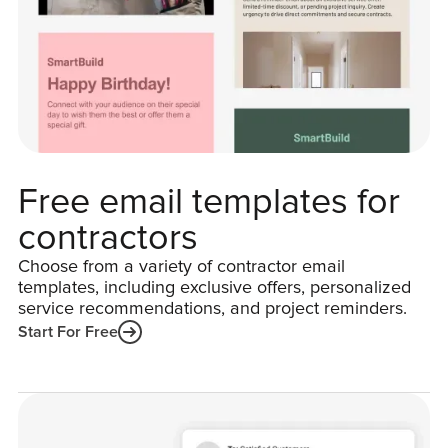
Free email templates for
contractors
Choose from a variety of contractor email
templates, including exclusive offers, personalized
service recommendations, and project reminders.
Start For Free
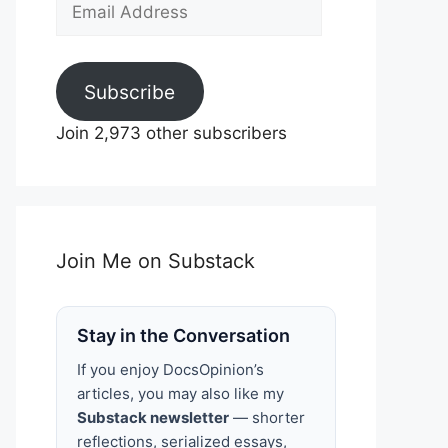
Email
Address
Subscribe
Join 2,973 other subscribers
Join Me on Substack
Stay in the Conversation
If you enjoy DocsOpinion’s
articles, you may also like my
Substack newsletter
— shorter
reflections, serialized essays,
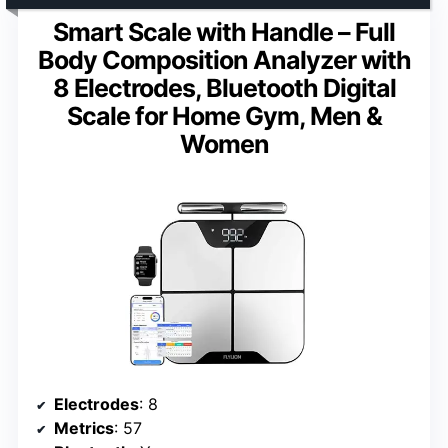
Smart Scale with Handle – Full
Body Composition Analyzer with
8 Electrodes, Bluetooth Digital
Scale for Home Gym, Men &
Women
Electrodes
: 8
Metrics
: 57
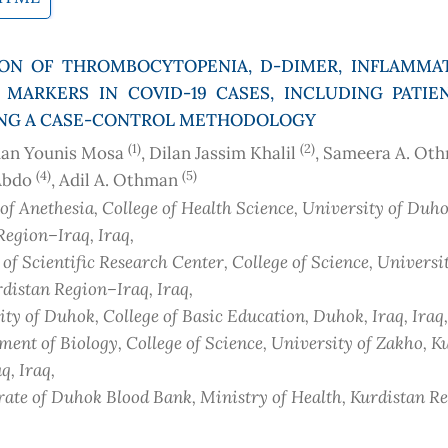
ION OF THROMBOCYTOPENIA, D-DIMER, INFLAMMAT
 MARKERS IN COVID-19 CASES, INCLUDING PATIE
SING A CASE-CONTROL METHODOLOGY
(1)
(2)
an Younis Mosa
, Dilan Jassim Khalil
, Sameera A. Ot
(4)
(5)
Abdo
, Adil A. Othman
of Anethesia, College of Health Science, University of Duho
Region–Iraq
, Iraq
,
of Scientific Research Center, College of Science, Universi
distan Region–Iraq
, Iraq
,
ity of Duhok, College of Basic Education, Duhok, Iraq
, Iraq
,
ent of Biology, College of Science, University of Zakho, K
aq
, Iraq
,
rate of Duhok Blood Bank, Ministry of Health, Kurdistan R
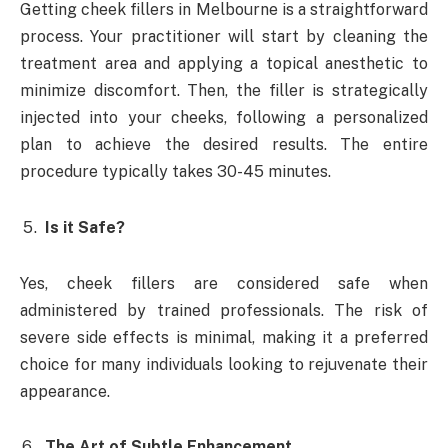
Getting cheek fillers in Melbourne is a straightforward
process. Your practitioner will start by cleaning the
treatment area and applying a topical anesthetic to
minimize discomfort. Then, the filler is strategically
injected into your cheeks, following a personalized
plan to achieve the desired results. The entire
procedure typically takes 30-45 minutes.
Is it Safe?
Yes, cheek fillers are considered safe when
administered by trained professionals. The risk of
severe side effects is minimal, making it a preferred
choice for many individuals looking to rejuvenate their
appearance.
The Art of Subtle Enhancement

========

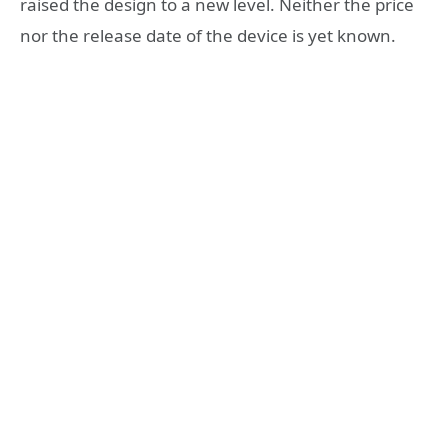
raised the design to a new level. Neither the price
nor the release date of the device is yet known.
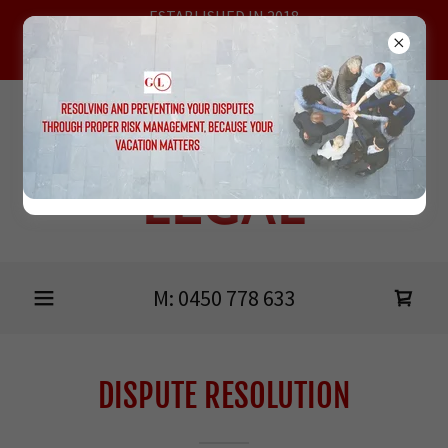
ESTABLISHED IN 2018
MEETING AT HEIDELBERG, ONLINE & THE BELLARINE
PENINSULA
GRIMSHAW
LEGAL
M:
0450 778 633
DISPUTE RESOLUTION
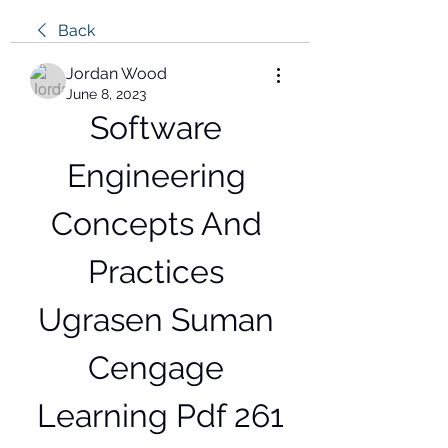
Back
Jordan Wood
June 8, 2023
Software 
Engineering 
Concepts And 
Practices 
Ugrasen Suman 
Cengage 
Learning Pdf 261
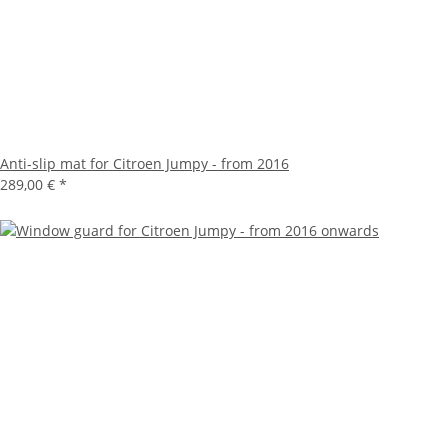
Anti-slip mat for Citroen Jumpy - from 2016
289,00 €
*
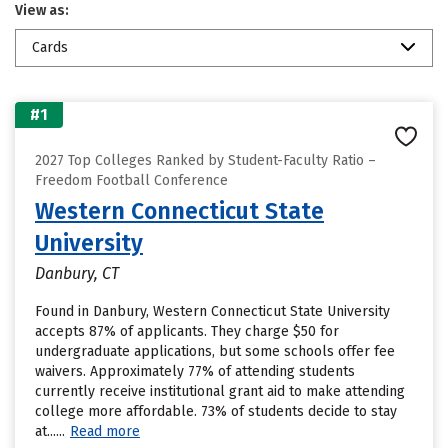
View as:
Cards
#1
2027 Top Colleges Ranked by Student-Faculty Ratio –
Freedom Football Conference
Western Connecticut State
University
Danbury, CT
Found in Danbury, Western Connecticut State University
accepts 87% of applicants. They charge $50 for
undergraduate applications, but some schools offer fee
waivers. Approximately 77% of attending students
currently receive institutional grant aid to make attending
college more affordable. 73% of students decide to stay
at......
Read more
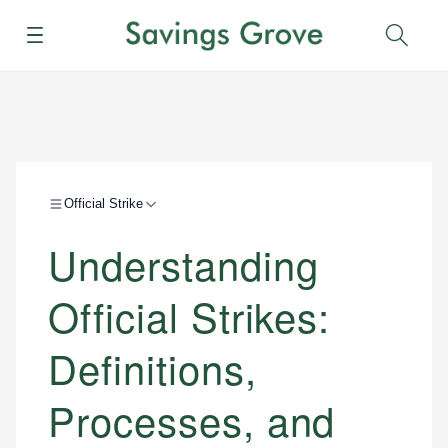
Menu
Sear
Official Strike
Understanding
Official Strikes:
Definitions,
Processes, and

========

- _YOUR GOAL_:
If a line of the material contains the word "Electrodes", pick it out and copy it.

- _RESPONSE_:
8 Electrodes, Bluetooth Digital
Electrodes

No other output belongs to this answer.